Une économie toujours riche en liquidités
Selon le dernier rapport du Bureau of Labor Statistics, les salaires horaires moyens sont supérieurs au taux d'inflation, avec un taux annuel de 4,4 %. Au cours des quatre derniers mois consécutifs, les salaires ont dépassé l'inflation. Plus important encore, les consommateurs ont disposé de plus de liquidités sur leurs comptes bancaires qu'en 2019, après ajustement pour tenir compte de l'inflation.
Selon l'Institut JPMorgan Chase, en mars 2023, les soldes médians en espèces ont augmenté de 10 à 15 % pour chaque quartile de revenu. Cette analyse provient de 9 millions de comptes clients de Chase, qu'il s'agisse de comptes d'épargne ou de chèques.
Cette couche d'absorption, initialement stimulée par les chèques de relance après les fermetures, est la principale raison du retard de la récession. En conséquence, le moral des consommateurs reste élevé, atteignant le niveau le plus favorable depuis septembre 2021, avec un changement de 41 % en glissement annuel.
La géopolitique entre en ligne de compte
Il convient également de noter que les États-Unis bénéficient grandement de l'agitation en Europe. Après les sanctions contre la Russie et le sabotage du gazoduc Nordstream 2, l'industrie allemande est en chute libre, ayant perdu l'accès au gaz russe bon marché.
Les investissements étrangers en Allemagne ont atteint leur niveau le plus bas depuis 2013, ce qui les rend moins compétitifs. Dans le même temps, les entreprises allemandes prévoient davantage d'investissements aux États-Unis. L'enquête German American Business Outlook, menée auprès de 200 entreprises, a révélé que 93 % d'entre elles prévoient d'augmenter leurs investissements aux États-Unis au cours des trois prochaines années.
Ce niveau de coordination macroéconomique et géopolitique n'est pas surprenant.

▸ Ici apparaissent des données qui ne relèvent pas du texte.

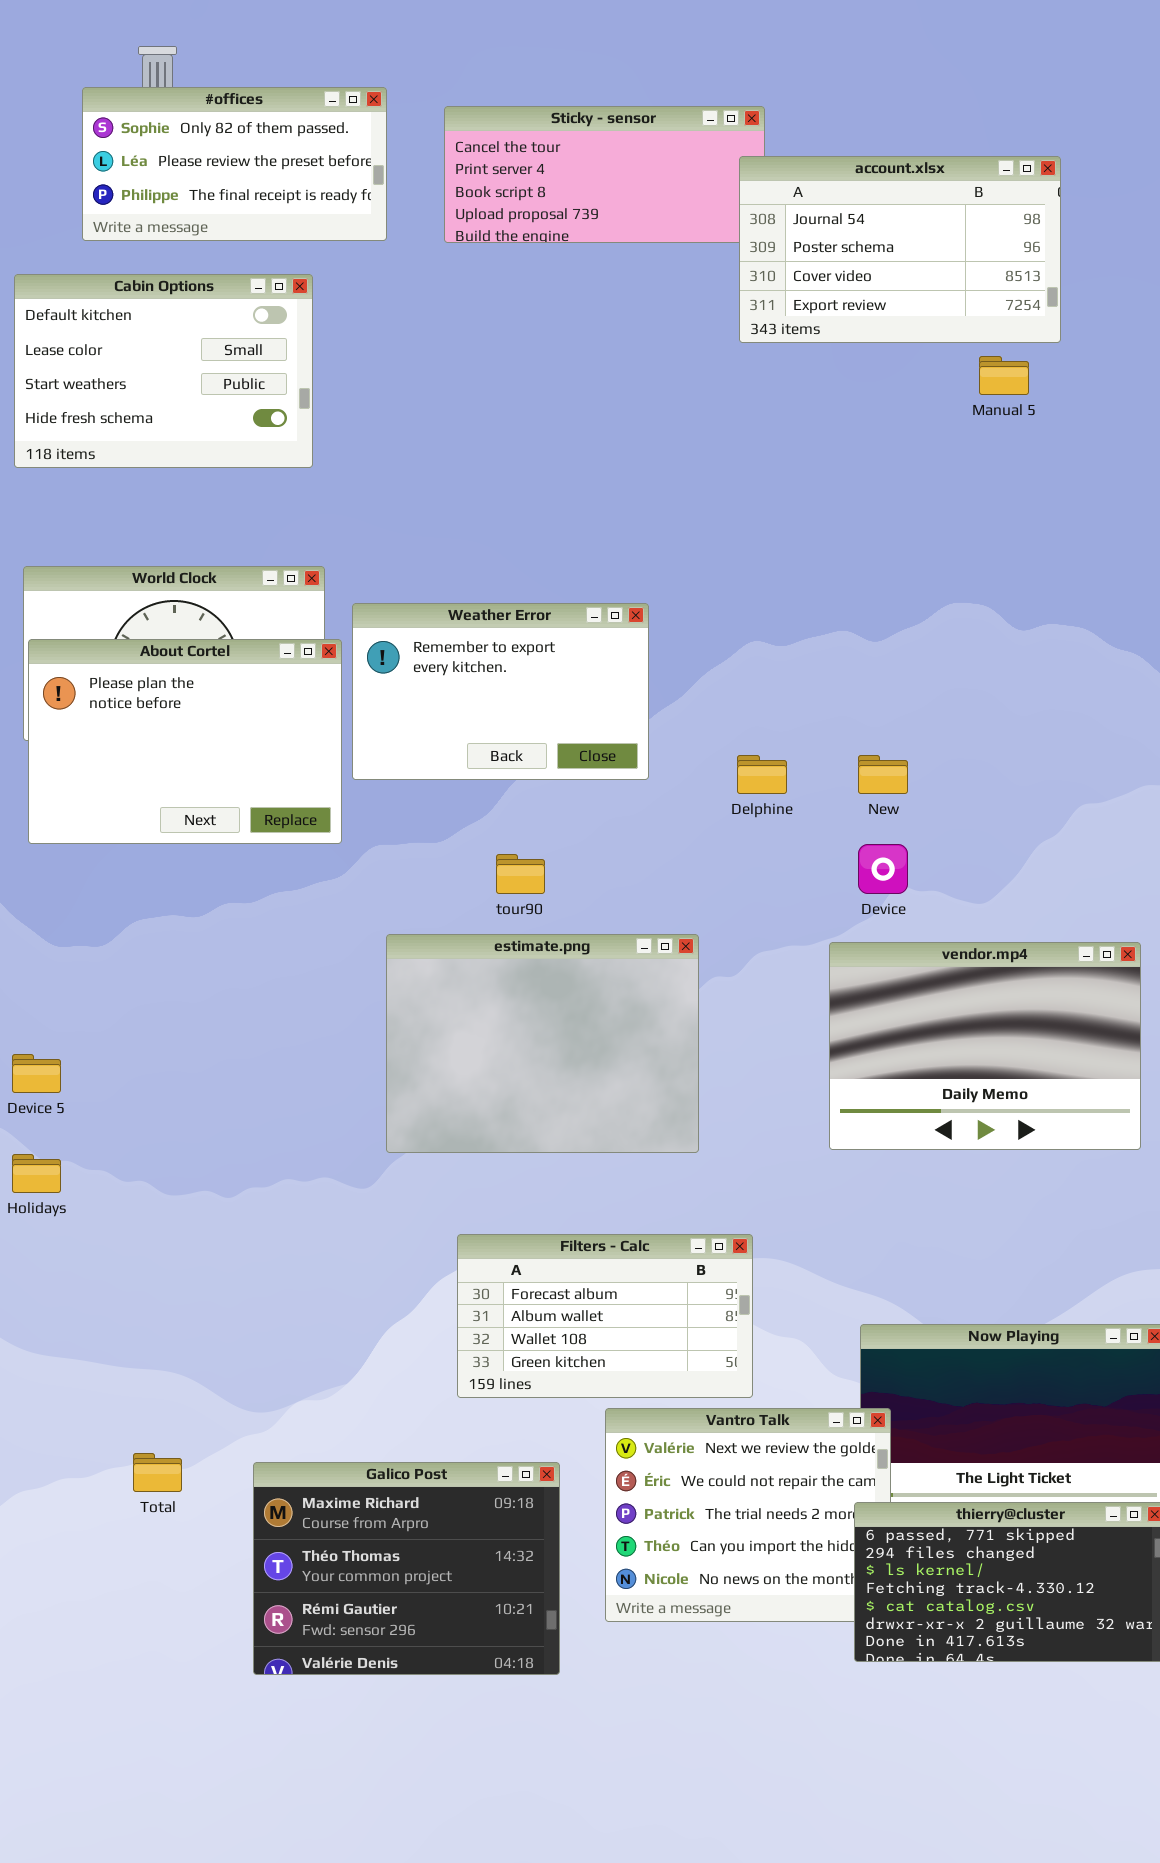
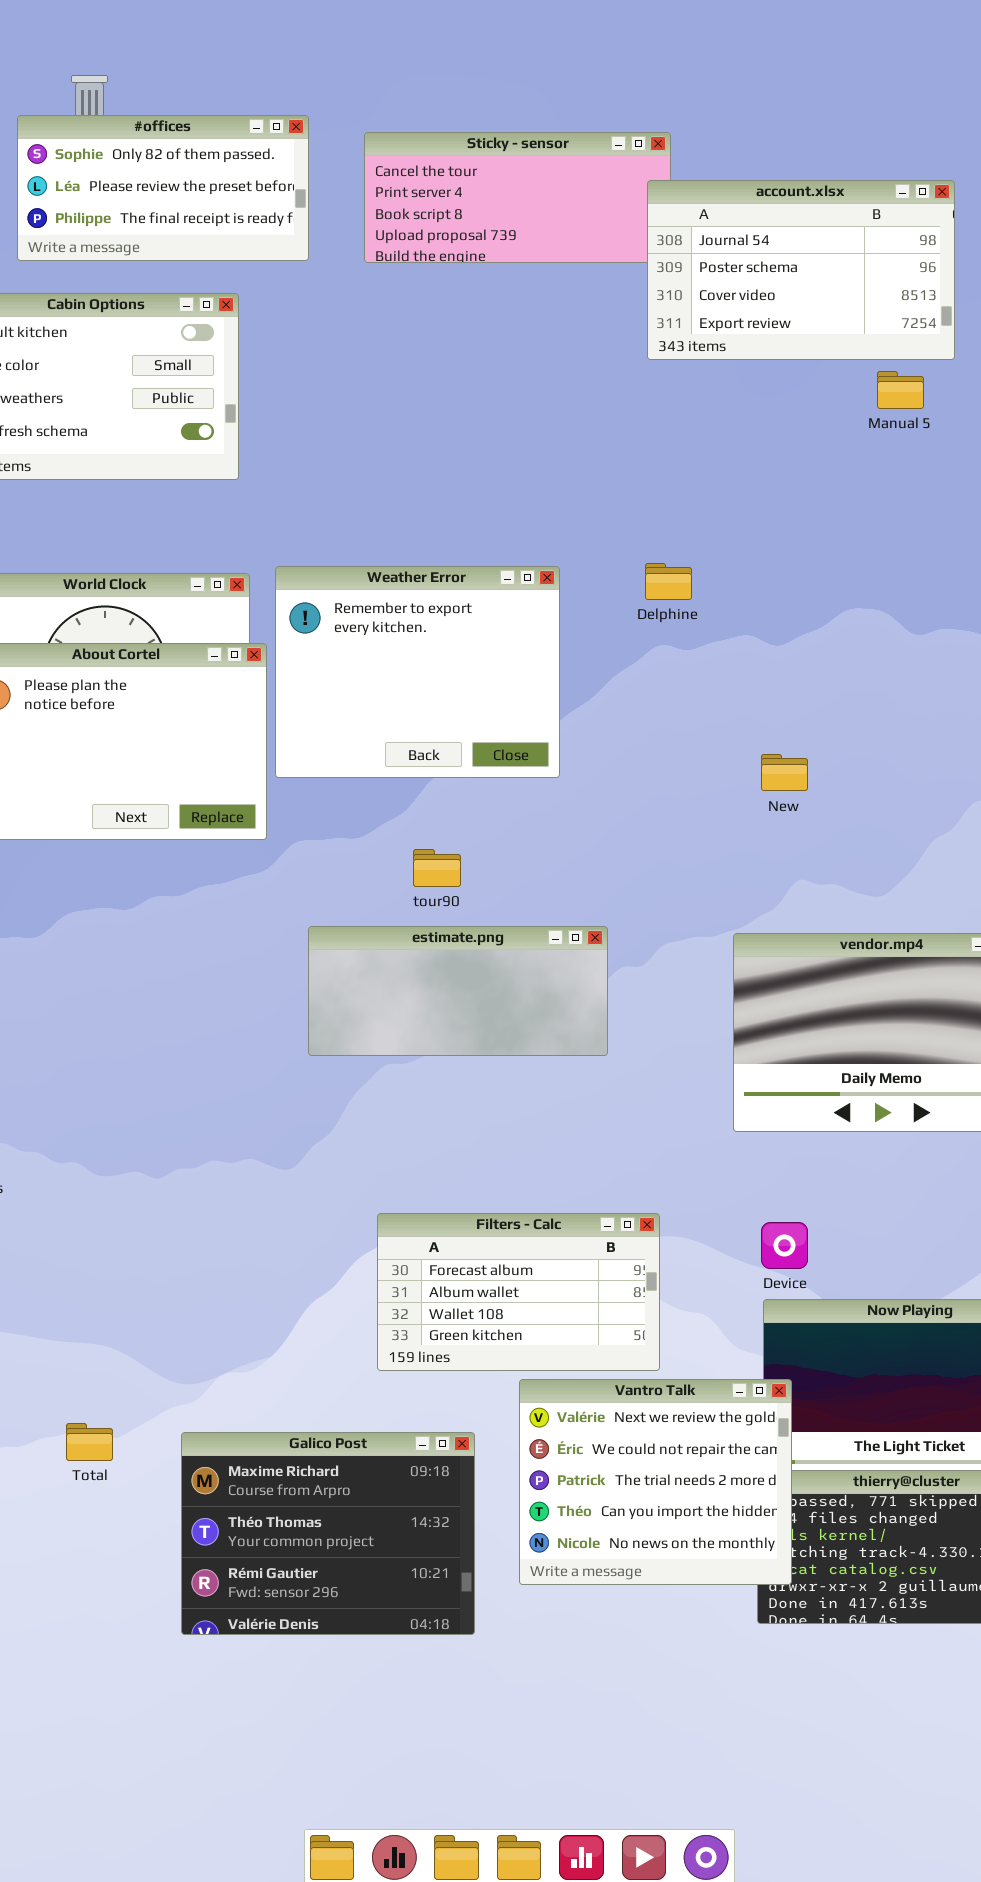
Weather Error: [352,603,649,780] -> [275,566,560,778], resized
Delphine: [737,755,787,794] -> [645,563,692,600], moved
Device: [858,844,908,894] -> [761,1222,808,1269], moved
estimate.png: [386,934,699,1153] -> [308,926,608,1056], resized
Vantro Talk: [605,1408,891,1622] -> [519,1379,792,1585], raised

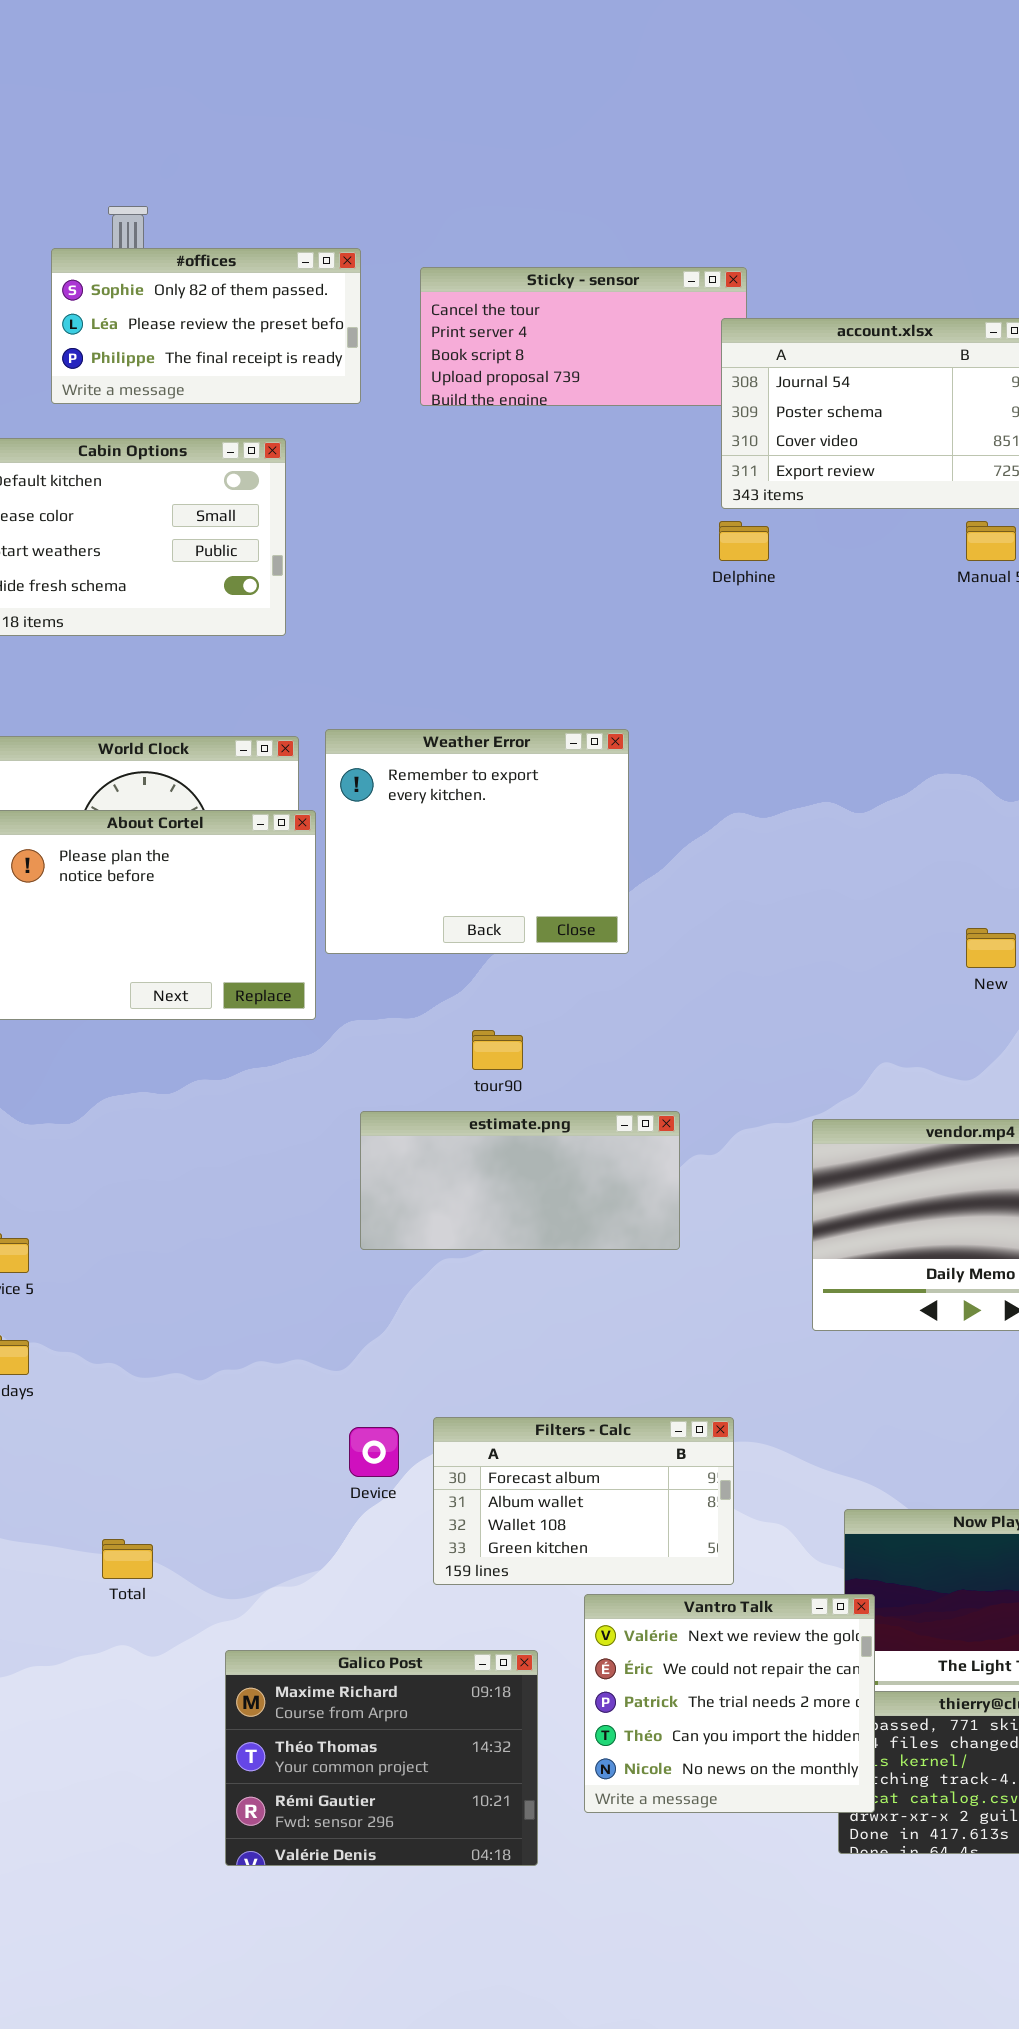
Delphine: [645,563,692,600] -> [719,521,769,561], moved
New: [761,754,808,791] -> [966,928,1016,968], moved
Device: [761,1222,808,1269] -> [349,1427,399,1477], moved
Total: [66,1423,113,1461] -> [102,1539,153,1579], moved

En 2011, Jerome Powell a fait remarquer que "les mauvaises nouvelles économiques poussent les gens à délaisser les actions au profit des obligations". Par conséquent, ce processus "fait baisser le taux d'intérêt que le gouvernement doit payer".
Simultanément, Jerome Powell a expliqué que les "turbulences en Europe" poussaient les gens à acheter de la dette publique américaine (obligations). Avec le relèvement du plafond de la dette américaine, l'économie américaine a encore gagné en endurance pour absorber la récession.
Cela dit, la récession pourrait n'être que reportée. Le déficit budgétaire américain continue de se creuser, atteignant 2 300 milliards de dollars en juin. Ce déficit est plus de deux fois plus important qu'avant les blocages.
Par conséquent, davantage d'argent est consacré au paiement des taux d'intérêt plutôt qu'à la productivité et à la croissance. Et si la croissance de l'économie n'est pas assez rapide, combinée à l'inflation des salaires, cela peut provoquer un ralentissement économique - une récession.